PROBLEM. Find every line below with the word "ABMA" in it, and copy each one.

EXTRACTED ENTRIES.

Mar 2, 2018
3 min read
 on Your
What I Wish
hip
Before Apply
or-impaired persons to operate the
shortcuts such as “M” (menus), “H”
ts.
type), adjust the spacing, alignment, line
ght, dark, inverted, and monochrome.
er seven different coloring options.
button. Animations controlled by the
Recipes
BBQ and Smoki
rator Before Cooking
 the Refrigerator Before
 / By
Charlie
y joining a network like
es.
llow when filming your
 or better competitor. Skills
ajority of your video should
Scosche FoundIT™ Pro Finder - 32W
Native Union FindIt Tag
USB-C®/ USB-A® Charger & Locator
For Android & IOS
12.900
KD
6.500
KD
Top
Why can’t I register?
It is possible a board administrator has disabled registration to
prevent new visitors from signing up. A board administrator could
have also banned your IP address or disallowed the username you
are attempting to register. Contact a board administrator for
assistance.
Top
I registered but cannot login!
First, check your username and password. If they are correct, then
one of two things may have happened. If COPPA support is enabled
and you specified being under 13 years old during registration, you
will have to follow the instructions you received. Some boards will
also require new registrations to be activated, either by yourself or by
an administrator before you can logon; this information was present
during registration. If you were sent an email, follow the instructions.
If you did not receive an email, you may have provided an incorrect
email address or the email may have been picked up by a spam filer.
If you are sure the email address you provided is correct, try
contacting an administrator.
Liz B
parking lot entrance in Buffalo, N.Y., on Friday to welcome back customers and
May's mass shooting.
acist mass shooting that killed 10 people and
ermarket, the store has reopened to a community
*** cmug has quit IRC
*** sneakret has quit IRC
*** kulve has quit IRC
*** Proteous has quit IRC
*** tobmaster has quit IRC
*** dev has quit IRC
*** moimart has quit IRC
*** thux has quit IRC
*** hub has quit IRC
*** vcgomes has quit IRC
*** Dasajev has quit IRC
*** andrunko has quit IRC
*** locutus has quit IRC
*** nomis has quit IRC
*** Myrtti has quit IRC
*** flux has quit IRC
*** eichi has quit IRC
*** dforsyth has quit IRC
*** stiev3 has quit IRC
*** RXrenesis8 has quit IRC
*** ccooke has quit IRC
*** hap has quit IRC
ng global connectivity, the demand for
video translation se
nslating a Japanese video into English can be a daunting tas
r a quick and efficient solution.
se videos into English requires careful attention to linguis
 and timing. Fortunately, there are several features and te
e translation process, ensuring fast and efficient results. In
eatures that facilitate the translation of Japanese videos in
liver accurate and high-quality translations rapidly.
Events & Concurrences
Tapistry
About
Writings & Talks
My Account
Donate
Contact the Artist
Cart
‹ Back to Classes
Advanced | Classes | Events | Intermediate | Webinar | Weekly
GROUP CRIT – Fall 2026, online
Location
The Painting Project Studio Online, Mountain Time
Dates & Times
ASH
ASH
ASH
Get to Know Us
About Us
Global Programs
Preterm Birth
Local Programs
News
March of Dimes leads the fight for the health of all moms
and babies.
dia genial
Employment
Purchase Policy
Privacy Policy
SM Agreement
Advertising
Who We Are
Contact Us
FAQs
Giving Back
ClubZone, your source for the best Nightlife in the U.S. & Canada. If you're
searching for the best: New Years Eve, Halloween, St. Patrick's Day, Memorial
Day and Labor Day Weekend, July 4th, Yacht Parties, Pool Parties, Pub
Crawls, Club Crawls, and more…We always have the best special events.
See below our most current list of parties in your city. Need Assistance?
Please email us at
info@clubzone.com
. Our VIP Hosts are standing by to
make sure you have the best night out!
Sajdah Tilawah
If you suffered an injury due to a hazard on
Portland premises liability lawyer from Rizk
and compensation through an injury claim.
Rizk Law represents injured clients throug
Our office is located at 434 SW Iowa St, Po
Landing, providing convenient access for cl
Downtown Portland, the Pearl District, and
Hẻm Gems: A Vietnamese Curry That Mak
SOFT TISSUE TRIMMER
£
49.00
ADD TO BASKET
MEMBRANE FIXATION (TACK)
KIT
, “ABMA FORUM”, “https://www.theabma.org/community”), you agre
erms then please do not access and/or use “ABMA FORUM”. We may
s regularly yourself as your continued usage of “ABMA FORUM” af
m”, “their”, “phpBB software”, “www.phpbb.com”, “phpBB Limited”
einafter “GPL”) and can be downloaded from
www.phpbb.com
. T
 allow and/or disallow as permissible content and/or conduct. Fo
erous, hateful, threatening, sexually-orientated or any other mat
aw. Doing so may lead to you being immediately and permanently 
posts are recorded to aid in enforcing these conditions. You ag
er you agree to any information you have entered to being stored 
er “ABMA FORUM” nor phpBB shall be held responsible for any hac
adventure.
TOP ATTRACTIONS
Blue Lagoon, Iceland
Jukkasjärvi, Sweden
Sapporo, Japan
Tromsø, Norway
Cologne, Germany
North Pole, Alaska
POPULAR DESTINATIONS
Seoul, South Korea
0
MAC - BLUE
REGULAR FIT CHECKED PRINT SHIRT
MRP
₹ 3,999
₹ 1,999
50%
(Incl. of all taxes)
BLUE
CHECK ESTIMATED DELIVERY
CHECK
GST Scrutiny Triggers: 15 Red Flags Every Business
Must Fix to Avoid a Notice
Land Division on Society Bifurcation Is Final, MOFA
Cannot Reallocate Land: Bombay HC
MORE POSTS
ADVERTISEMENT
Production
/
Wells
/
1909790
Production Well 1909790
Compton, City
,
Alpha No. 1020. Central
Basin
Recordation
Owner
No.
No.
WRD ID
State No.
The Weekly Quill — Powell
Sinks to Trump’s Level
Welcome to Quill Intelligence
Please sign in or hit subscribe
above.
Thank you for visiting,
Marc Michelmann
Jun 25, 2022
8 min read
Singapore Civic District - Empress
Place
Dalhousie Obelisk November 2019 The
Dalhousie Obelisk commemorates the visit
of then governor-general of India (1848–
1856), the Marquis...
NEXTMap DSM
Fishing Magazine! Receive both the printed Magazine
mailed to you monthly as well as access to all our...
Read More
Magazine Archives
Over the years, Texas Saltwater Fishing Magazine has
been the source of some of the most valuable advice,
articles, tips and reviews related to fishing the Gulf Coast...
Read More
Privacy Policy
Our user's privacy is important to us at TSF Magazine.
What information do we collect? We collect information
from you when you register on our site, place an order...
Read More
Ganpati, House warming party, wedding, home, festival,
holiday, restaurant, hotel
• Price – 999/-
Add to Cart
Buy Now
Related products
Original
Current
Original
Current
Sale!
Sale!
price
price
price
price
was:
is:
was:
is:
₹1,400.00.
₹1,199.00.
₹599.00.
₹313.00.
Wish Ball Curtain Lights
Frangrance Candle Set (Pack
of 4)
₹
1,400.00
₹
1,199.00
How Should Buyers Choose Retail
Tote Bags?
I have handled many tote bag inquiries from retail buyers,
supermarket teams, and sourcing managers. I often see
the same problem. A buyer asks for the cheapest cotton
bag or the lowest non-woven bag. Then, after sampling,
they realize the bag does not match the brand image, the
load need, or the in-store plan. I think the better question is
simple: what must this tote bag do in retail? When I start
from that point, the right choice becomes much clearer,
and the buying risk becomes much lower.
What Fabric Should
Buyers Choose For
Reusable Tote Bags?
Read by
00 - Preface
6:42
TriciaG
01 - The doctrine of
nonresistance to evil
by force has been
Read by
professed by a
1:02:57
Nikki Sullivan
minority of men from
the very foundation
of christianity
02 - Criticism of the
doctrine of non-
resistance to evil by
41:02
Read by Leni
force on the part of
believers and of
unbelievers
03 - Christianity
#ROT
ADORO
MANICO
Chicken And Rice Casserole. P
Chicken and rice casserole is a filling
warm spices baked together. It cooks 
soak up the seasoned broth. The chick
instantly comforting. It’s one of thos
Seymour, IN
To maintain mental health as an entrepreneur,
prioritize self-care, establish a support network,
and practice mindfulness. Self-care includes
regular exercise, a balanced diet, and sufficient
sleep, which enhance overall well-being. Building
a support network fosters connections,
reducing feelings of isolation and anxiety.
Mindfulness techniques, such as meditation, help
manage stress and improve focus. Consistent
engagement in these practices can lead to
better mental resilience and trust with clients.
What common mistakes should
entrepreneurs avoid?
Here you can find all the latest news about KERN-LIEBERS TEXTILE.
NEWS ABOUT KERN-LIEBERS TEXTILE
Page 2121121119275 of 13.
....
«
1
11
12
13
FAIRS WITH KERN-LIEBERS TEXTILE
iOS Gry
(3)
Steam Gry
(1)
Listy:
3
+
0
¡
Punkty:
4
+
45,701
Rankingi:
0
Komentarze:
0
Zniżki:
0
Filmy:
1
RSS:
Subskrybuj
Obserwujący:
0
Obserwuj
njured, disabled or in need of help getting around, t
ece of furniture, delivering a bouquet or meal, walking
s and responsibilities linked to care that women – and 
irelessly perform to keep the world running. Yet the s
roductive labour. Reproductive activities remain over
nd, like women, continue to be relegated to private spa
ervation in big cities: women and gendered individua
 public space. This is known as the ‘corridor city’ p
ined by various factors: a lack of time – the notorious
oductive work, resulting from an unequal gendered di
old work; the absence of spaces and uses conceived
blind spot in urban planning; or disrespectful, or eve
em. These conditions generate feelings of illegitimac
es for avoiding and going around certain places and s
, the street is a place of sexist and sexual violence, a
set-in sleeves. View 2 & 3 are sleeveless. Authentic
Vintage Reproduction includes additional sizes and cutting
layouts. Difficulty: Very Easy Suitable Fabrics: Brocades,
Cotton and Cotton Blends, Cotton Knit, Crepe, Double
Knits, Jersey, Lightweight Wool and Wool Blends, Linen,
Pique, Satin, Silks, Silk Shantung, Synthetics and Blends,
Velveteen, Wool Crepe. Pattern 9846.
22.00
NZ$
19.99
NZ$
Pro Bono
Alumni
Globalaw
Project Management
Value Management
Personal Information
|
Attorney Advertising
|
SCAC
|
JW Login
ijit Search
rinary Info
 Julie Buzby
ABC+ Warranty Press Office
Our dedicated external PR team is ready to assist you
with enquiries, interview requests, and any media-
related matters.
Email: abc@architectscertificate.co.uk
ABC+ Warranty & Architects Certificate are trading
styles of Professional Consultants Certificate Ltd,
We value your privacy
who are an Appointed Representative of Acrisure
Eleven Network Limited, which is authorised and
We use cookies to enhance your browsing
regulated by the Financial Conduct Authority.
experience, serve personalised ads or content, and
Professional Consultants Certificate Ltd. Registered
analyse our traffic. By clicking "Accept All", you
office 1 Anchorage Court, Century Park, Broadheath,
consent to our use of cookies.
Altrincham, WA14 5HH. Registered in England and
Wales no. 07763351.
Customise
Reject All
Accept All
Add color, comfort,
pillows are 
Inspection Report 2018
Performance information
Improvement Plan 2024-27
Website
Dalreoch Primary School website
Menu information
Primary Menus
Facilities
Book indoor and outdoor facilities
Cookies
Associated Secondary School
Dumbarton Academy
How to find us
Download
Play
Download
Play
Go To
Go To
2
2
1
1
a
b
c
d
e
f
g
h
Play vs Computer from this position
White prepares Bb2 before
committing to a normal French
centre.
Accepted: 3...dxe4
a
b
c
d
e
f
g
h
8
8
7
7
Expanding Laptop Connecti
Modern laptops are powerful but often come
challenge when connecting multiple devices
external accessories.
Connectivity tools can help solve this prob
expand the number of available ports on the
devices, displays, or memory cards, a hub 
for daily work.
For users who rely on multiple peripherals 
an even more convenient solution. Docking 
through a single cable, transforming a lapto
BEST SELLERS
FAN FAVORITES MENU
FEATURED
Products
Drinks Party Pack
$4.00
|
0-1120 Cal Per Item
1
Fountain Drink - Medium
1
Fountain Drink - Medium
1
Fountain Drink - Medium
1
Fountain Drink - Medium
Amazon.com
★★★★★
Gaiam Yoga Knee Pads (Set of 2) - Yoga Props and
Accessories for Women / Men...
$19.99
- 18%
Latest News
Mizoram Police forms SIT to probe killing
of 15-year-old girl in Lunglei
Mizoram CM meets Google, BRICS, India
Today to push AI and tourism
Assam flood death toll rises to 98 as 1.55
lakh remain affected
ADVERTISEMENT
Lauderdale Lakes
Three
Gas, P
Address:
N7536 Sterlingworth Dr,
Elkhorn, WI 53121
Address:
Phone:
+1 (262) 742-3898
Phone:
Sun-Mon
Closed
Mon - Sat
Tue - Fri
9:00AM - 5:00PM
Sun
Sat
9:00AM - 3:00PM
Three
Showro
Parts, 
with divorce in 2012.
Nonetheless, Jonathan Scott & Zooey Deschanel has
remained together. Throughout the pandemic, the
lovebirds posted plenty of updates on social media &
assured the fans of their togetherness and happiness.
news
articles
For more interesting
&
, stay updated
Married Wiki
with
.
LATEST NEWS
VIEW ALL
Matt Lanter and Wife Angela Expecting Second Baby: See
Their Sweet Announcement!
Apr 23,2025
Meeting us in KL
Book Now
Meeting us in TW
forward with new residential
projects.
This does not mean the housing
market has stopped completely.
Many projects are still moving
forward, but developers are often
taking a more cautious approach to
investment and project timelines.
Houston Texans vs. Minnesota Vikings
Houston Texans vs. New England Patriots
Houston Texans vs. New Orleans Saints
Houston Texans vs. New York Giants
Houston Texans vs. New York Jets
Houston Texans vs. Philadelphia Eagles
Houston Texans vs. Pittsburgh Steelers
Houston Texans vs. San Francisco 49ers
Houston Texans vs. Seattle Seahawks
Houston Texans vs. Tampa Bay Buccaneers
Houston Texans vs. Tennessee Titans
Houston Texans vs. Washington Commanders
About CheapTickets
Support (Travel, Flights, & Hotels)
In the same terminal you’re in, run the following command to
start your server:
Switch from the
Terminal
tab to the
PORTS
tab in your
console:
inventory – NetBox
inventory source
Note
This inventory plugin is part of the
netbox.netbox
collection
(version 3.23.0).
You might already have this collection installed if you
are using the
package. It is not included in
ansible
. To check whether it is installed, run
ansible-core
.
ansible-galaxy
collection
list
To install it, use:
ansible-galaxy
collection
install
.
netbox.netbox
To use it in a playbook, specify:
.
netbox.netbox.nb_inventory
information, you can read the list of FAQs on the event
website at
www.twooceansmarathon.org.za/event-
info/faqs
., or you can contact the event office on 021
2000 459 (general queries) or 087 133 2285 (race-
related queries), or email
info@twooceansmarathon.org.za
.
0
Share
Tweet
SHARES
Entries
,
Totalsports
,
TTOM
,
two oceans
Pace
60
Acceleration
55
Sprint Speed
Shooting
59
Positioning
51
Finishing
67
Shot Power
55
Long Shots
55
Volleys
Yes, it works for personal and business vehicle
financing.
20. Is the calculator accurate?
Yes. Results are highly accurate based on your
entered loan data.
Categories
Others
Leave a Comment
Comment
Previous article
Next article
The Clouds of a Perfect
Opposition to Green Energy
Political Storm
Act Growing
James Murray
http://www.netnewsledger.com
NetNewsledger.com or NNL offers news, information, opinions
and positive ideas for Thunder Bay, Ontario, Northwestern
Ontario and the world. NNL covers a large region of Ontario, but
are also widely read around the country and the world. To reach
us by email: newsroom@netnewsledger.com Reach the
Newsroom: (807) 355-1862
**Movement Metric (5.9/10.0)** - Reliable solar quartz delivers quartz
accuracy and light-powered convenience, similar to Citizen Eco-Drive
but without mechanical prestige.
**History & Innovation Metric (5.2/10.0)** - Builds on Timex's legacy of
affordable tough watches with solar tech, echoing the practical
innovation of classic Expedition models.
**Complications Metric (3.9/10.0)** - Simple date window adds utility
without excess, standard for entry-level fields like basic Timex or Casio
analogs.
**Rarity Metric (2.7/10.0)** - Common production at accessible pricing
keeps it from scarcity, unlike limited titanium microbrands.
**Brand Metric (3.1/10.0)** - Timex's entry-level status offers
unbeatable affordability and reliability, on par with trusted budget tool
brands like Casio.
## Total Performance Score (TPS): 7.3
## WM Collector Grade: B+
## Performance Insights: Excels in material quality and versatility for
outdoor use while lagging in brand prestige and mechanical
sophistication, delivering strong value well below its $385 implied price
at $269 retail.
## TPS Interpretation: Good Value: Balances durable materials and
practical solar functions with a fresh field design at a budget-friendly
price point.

PROBLEM SOLUTION.
, “ABMA FORUM”, “https://www.theabma.org/community”), you agre
erms then please do not access and/or use “ABMA FORUM”. We may
s regularly yourself as your continued usage of “ABMA FORUM” af
er “ABMA FORUM” nor phpBB shall be held responsible for any hac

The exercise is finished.